Wide spectral recovery range
The spectrometer can also be used to perform a wide spectral range of spectral recovery. The range of spectral detection in actual device is mainly determined by the spectral response range of the using detector. Ordinary CCD can detect light from ultraviolet (UV) to near infrared (IR), the wavelength range from 300 to 1100 nm, which corresponds to the frequency range from 273 to 1000 THz, the simulation results in the range from UV to IR is shown in Fig. 6.
Spectrum of complex waveform recovery
The results given above are assuming that the incident light is Gaussian spectrum, but actually the spectral shape of the incident light is often complex and irregular. For example, in geological exploration, detected target is mixed substance, and it requires the spectrometer with sufficient resolution to distinguish the different elements by characteristic spectrum. Figure 7 shows the result of a complex spectrum recovery, the frequency of spectral recovery ranged from 400 to 800 THz, the frequency resolution is 2 THz and the highest wavelength resolution is 0.94 nm.
Factors affecting spectrum reconstruction
We also analyze the impact factors for satisfactory reconstructions, which include: the sensitivity of the CCD, the signal-to-noise ratio (SNR) of the CCD, size and material of the spectrometer components, precision of fabrication technology. One may raise a question, i.e., whether is there a limit for each impact factor? In other word, whether does obvious distortion occur if an impact factor exceeds a limit? However, simulation results have shown that these factors are not isolated from each other. It is nearly impossible to state a range for the value of one factor because a satisfactory reconstruction depends on many parameters. To avoid obvious distortion and obtain satisfactory results, two rules must be satisfied:
1) The peak width of original spectrum should be at least larger than the reconstruction resolution. The resolution can be calculated by the spectrum range over the number of the frequency division. If the peak width is too narrow, it is too difficult to make the reconstruction curve smooth and continuous with Tikhonov regularization method and obvious distortion may occur.

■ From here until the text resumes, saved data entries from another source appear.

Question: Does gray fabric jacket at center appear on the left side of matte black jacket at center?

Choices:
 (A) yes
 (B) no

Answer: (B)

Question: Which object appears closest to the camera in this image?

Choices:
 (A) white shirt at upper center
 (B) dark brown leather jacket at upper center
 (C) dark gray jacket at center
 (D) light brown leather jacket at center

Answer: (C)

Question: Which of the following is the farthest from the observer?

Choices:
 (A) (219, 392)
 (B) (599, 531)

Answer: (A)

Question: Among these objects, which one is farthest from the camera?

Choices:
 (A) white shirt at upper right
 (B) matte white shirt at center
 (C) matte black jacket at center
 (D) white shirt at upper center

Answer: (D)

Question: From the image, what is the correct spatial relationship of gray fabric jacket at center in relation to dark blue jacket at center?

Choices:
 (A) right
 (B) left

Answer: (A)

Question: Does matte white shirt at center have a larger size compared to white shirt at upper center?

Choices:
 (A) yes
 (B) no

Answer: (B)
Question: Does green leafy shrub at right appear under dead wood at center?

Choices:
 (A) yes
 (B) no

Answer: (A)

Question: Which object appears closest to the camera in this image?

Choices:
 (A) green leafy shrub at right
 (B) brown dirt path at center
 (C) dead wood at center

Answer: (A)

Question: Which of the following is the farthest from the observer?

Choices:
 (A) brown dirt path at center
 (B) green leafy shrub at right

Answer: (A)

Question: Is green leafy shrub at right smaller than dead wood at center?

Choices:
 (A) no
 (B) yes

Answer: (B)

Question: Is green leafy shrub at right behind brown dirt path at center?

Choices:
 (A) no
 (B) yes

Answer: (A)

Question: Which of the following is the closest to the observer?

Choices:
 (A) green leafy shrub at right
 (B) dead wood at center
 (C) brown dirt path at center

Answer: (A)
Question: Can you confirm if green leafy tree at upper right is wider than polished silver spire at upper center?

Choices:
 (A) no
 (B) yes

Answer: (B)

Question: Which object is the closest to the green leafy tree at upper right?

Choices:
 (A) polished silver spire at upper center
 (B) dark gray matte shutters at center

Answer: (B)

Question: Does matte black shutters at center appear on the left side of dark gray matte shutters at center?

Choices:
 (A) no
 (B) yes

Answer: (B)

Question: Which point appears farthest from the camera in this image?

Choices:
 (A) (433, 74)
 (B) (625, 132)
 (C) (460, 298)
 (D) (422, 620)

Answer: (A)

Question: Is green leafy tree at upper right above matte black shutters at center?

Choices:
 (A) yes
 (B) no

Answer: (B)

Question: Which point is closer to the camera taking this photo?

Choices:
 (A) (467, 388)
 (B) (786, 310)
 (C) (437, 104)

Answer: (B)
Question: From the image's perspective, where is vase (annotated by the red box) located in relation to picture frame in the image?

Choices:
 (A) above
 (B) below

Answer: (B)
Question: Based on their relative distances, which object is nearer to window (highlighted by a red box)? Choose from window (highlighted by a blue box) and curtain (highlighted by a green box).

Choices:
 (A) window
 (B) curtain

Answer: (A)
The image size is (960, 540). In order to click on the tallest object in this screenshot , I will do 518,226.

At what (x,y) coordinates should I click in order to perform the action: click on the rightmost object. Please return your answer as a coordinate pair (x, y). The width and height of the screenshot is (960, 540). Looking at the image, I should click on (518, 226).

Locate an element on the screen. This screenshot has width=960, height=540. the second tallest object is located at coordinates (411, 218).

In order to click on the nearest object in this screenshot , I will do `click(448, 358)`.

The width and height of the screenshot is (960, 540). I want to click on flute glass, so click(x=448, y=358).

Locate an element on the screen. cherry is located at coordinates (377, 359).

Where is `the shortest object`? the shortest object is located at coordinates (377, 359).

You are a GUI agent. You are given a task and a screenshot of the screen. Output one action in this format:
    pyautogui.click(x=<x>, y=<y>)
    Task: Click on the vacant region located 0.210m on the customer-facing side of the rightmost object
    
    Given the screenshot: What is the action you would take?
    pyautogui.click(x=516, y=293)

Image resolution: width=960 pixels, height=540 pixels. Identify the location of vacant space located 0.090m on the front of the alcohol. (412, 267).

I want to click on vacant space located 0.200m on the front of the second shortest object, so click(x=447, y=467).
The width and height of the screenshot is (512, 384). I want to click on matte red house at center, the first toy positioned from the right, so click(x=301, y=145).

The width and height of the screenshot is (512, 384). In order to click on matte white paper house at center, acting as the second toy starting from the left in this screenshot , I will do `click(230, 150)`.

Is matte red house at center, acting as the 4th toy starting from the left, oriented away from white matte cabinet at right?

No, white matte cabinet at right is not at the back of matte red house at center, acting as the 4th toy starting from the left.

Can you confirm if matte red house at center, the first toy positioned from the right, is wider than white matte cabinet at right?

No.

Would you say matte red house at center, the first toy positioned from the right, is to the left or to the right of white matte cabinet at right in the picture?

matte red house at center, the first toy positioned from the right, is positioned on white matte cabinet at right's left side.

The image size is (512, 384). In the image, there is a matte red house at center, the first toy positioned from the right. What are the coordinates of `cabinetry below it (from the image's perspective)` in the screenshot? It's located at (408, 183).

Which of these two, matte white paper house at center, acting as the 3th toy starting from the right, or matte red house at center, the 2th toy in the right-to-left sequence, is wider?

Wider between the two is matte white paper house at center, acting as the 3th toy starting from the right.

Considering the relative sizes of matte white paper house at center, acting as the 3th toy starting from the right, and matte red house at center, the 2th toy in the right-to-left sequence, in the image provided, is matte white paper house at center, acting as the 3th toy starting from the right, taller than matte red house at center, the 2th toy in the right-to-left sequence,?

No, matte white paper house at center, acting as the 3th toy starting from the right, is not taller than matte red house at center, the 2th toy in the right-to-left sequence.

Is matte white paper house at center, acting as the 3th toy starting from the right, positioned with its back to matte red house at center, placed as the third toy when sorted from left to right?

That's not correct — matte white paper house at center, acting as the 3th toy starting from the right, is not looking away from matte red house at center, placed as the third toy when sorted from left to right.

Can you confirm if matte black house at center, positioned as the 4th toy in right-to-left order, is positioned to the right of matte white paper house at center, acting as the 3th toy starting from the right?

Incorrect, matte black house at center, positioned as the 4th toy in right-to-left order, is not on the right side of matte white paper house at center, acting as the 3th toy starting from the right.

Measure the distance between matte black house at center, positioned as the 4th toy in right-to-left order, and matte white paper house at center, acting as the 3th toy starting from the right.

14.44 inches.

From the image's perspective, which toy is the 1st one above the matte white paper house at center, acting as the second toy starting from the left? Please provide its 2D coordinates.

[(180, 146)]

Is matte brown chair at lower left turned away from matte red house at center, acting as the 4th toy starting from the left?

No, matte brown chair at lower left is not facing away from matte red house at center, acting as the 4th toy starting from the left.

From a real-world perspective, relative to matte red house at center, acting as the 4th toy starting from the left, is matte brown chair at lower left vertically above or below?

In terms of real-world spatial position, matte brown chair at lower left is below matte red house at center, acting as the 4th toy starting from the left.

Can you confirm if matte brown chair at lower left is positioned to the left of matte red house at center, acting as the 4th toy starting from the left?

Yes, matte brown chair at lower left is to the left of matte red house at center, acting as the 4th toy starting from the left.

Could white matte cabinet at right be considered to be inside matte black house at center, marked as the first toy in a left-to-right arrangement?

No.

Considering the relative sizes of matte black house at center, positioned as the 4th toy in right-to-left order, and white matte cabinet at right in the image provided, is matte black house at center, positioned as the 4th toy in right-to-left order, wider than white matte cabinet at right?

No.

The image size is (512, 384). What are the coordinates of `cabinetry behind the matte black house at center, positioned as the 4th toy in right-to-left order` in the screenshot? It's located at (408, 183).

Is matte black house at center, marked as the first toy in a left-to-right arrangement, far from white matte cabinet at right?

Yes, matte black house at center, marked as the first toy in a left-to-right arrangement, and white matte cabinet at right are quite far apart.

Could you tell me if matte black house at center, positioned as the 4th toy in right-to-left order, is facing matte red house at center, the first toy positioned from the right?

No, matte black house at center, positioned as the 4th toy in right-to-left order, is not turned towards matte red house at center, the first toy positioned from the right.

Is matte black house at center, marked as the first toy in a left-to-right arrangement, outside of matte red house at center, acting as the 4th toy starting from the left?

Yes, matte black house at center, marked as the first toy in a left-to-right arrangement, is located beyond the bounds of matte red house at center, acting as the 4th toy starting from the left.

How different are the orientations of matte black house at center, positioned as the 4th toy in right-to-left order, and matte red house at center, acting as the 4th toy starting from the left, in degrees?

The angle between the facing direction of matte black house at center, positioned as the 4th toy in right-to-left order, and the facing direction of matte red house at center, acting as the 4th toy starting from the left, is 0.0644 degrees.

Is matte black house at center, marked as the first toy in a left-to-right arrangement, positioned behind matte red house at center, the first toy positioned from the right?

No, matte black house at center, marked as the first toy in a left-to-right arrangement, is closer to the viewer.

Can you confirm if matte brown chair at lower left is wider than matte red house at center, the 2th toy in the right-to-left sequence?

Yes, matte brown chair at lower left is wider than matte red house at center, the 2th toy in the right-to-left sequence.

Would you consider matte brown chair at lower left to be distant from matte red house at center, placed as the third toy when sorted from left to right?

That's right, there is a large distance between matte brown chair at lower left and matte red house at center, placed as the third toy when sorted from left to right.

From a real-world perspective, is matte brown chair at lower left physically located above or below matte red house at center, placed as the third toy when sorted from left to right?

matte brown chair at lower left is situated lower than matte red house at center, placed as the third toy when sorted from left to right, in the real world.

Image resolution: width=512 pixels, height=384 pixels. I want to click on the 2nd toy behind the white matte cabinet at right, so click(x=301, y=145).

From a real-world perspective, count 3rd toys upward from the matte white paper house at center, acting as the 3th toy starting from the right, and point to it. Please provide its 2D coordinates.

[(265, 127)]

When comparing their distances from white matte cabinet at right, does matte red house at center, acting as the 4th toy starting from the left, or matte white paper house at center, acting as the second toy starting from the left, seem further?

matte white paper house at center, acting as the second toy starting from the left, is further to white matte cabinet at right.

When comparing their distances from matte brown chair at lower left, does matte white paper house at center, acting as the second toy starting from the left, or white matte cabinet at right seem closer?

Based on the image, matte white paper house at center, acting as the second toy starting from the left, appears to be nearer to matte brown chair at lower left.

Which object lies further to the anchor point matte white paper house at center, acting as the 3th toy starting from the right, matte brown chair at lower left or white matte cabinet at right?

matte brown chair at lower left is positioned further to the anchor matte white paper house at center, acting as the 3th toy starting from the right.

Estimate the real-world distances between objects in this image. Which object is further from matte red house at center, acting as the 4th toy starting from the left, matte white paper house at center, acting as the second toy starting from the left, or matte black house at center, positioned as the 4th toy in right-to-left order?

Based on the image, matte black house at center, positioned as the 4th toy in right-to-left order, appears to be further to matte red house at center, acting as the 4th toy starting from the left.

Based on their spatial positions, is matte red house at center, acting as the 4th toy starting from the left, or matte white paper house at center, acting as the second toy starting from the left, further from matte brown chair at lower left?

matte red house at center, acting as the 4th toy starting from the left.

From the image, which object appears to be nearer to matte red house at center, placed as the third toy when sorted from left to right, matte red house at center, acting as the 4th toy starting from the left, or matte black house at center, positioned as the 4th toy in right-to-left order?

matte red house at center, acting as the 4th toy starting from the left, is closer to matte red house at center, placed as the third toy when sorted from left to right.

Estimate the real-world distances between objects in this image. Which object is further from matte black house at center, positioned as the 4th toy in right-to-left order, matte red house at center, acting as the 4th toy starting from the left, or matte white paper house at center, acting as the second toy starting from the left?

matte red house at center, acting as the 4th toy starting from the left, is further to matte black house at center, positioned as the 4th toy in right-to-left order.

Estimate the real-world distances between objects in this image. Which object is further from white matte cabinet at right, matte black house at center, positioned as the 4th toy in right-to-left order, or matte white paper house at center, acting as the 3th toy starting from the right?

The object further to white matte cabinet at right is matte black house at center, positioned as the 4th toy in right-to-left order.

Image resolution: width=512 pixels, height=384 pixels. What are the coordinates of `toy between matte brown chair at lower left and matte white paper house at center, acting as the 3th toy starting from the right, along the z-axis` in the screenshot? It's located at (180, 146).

2) The CCD pixels can separate the difference of two close interferometers. It is possible that two interferometers are different, but we get the same power from the CCD pixels with the two interferometers due to the poor SNR of CCD or small variation of step height or other reasons. If the CCD pixels obtain the same value from two expected different interferometers, it is difficult to solve the corresponding linear system hence obvious distortion may occur.
Conclusions
We have proposed a novel micro-spectrometer using a groove array, which is demonstrated by using FDTD simulations. The spectrometer relies on advanced nano technology and micro-electro-mechanical system. The proposed device is low-cost and easy to be fabricated for its simple structure. It can be used in complex environment measurements due to its static configuration. The proposed design takes advantage of the well-established CCD and precision moulding technologies to produce miniature, low-cost and high performance optical spectrometers, which may find applications in a wide range of areas.